**Required work**
Below are the records; give again exactly the line with "non-Hodgkin's type, High", the line with "of unremarkable small", and each line that lies between them, and nothing besides.

**Records provided**
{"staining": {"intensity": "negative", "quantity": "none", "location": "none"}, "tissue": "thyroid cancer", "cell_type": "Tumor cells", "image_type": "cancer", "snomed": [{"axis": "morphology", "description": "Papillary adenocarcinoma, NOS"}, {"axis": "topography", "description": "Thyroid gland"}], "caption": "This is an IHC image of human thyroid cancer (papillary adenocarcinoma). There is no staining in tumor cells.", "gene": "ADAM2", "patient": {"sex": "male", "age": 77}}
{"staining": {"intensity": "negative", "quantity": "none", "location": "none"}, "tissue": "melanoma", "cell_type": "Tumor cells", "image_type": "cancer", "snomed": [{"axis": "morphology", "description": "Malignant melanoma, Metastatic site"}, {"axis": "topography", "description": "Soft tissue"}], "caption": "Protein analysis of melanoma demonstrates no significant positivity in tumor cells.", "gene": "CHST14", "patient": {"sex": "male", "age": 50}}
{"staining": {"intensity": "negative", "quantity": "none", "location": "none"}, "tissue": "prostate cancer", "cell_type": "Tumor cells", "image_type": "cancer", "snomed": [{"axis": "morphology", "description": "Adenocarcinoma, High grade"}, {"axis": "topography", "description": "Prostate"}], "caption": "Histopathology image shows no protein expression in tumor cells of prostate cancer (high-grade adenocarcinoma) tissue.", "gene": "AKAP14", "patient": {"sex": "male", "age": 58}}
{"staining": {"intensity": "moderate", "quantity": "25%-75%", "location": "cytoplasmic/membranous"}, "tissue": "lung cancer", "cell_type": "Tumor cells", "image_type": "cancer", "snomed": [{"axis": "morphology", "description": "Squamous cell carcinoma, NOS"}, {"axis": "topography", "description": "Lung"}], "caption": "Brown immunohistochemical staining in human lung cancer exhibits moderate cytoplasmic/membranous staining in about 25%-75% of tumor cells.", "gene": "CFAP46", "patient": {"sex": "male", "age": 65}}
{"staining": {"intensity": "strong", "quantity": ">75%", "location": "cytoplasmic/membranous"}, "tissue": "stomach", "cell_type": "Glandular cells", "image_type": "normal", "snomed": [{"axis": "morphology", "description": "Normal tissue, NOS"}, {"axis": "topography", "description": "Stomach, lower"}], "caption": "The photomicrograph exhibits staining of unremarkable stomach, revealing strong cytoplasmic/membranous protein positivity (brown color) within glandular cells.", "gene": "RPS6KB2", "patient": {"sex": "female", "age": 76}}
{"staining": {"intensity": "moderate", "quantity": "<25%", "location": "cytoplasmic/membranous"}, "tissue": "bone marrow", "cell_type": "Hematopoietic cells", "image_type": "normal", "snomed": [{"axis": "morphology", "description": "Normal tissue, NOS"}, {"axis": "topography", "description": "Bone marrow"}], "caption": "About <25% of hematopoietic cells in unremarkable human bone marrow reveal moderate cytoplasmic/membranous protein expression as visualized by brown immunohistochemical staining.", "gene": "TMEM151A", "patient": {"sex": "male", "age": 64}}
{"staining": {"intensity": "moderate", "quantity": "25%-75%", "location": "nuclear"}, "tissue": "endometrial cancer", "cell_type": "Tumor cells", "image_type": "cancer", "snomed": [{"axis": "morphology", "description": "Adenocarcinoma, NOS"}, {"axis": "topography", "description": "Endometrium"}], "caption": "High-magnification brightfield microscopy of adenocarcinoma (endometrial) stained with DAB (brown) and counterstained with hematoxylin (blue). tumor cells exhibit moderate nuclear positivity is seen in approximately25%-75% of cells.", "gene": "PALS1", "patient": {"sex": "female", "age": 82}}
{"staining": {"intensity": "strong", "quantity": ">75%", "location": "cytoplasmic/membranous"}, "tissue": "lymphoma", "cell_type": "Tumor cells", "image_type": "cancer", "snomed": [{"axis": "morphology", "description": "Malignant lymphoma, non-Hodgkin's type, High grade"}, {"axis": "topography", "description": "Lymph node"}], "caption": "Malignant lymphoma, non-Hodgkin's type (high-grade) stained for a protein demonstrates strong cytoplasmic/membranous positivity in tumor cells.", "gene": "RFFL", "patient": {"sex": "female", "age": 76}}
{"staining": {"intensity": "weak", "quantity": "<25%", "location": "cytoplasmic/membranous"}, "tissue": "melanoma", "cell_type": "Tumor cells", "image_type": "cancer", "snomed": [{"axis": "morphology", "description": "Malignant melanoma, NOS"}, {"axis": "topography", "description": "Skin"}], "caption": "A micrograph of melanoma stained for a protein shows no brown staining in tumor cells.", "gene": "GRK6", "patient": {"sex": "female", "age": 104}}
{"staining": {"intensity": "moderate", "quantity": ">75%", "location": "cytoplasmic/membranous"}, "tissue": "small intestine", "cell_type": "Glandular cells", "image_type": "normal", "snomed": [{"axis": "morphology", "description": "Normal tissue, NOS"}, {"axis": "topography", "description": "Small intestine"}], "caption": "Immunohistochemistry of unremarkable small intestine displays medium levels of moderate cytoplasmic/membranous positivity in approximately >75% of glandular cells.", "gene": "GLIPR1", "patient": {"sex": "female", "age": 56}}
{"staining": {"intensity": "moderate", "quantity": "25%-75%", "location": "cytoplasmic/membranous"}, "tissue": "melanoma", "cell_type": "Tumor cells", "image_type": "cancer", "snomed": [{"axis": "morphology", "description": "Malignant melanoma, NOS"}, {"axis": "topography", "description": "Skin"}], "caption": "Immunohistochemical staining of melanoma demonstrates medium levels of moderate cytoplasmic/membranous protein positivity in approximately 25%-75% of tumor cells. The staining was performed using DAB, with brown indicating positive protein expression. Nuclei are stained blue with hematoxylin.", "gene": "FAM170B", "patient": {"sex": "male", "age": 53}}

**Worked solution**
{"staining": {"intensity": "strong", "quantity": ">75%", "location": "cytoplasmic/membranous"}, "tissue": "lymphoma", "cell_type": "Tumor cells", "image_type": "cancer", "snomed": [{"axis": "morphology", "description": "Malignant lymphoma, non-Hodgkin's type, High grade"}, {"axis": "topography", "description": "Lymph node"}], "caption": "Malignant lymphoma, non-Hodgkin's type (high-grade) stained for a protein demonstrates strong cytoplasmic/membranous positivity in tumor cells.", "gene": "RFFL", "patient": {"sex": "female", "age": 76}}
{"staining": {"intensity": "weak", "quantity": "<25%", "location": "cytoplasmic/membranous"}, "tissue": "melanoma", "cell_type": "Tumor cells", "image_type": "cancer", "snomed": [{"axis": "morphology", "description": "Malignant melanoma, NOS"}, {"axis": "topography", "description": "Skin"}], "caption": "A micrograph of melanoma stained for a protein shows no brown staining in tumor cells.", "gene": "GRK6", "patient": {"sex": "female", "age": 104}}
{"staining": {"intensity": "moderate", "quantity": ">75%", "location": "cytoplasmic/membranous"}, "tissue": "small intestine", "cell_type": "Glandular cells", "image_type": "normal", "snomed": [{"axis": "morphology", "description": "Normal tissue, NOS"}, {"axis": "topography", "description": "Small intestine"}], "caption": "Immunohistochemistry of unremarkable small intestine displays medium levels of moderate cytoplasmic/membranous positivity in approximately >75% of glandular cells.", "gene": "GLIPR1", "patient": {"sex": "female", "age": 56}}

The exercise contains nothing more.